I learnt that in kitchens you always have limitations, but you can push those limitations right to the edge. Hopefully that makes the dining experience more interesting and the energy in the restaurant more electric.
From Fenn, I learnt quite a lot about managing a team and how tricky it is to oversee two projects and keep the standards at a really high level.
St Barts was the restaurant we always wanted to open, but we didn’t have the money or the experience. I think it’s a culmination of my cheffing experiences and how I see food, alongside how my business partners Oran, Toby and Luke and I think that a restaurant should look, feel and be experienced by the guest. It feels like we are only really at the start of what we want to create at Barts, but I definitely want it to create its own identity within the busy and brilliant London restaurant scene.
Our suppliers – they are the main focus. We also have our fermentation programme, which was started by Brendan, who has worked alongside me for the last three years. But ultimately it’s always down to the suppliers. If a product comes in and it’s beautiful, that makes it very easy to make the dish stunning as well.

Oyster and seaweed.

Scallop and Mangalitza pork kebab. Images: Nathan Neeve
I think that sustainability and food have always been part of the way I wanted to run a kitchen. The idea of using the whole carcass just makes sense, and the idea of turning potential waste into something that adds flavour to dishes down the line is a no-brainer.
The Green star and our inclusion in guides like Eat 360 is a nice pat on the back, but ultimately, if we didn’t care about sustainable practice, I wouldn’t be passionate about the project at all. I don’t see it as a balance – I see it as an obligation that chefs, along with every other industry, should be thinking about: how we can best serve the planet, not just focus on Michelin stars.
Don’t work towards Michelin stars. Their job is to come to you – it’s their guide, and they can select who they think is worthy of a star or a Bib. A restaurant is a very personal and subjective thing. You might be cooking what you think is the best food in the world and someone can come in and hate it – it’s just the way things are.
All you can do is try every day to be better at what you’re doing. Michelin are incredibly good at getting around all the restaurants in the countries they operate in. If you keep the ethos of trying to improve every day and work hard, most likely you will capture their attention at some point. But the main thing is enjoying what you do, believing in your ethos and making the business work.

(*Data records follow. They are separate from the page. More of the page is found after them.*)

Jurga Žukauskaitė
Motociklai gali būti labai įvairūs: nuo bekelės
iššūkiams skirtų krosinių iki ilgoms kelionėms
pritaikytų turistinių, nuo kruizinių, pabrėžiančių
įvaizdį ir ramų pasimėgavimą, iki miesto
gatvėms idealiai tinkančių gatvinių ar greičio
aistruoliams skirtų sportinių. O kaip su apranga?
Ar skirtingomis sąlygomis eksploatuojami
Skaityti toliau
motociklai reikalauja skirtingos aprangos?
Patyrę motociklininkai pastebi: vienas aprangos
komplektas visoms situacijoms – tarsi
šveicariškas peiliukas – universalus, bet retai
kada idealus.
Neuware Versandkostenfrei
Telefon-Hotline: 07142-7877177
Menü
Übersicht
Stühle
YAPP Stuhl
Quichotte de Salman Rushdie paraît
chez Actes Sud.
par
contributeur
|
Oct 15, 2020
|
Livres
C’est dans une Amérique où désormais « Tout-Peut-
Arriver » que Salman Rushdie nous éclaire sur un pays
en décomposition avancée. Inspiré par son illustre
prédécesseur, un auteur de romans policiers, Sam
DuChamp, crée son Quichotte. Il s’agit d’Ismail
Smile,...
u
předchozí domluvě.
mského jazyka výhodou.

It’s hard because there are so many restaurants that I love and admire. I think that The Ledbury has always been one that I admire. I think that Brett Graham’s passion and love of food and produce is second to none. I’m very impressed as well with the reopening and the way it has gone from strength to strength. It is a very inspirational restaurant.

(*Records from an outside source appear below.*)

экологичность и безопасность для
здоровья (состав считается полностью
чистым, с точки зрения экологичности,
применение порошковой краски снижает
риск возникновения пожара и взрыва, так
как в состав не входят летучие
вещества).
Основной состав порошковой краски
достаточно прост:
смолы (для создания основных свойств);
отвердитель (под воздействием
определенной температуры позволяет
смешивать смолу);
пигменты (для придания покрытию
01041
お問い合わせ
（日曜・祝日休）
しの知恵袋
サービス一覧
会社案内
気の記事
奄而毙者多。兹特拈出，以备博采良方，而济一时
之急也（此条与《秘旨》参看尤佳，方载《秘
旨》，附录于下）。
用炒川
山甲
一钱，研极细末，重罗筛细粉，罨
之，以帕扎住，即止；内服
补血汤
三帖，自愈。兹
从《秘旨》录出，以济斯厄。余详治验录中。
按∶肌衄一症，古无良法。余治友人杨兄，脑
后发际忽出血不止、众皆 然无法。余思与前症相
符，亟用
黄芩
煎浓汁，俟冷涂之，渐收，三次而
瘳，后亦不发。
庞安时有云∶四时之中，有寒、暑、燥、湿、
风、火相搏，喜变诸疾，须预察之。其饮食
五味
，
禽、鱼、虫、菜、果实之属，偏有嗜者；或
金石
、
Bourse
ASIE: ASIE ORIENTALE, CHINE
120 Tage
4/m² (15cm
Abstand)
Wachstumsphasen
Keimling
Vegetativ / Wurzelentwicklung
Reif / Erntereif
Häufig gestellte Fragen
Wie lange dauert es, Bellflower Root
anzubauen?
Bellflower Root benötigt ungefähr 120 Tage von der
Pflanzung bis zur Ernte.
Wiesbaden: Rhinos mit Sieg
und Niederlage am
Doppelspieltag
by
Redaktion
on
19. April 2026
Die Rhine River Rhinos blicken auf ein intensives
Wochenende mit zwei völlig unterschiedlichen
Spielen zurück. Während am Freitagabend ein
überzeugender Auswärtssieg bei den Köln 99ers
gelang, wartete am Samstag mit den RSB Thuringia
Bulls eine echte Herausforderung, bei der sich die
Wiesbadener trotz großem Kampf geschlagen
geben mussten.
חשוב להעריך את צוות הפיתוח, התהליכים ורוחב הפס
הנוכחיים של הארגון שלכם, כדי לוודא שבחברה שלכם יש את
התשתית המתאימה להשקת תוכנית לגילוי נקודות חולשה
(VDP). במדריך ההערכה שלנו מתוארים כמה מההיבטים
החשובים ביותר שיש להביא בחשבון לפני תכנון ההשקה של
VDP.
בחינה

James Knappett at Kitchen Table is someone I have always found impressive and inspirational. The way he seasonally manages his produce-focused restaurant is very impressive. I ate there for the first time last year and loved it. The produce takes centre stage, but the cooking is precise and the emphasis is always on flavour first.

I’m not sure if I have a favourite dish, but if I had to choose it might be our signature dessert, the black koji tart. We managed to recreate the flavours of chocolate using fermented English barley, building a tart with different textures and flavours of this blackened barley koji. It’s very interesting and something that I have never seen done anywhere else.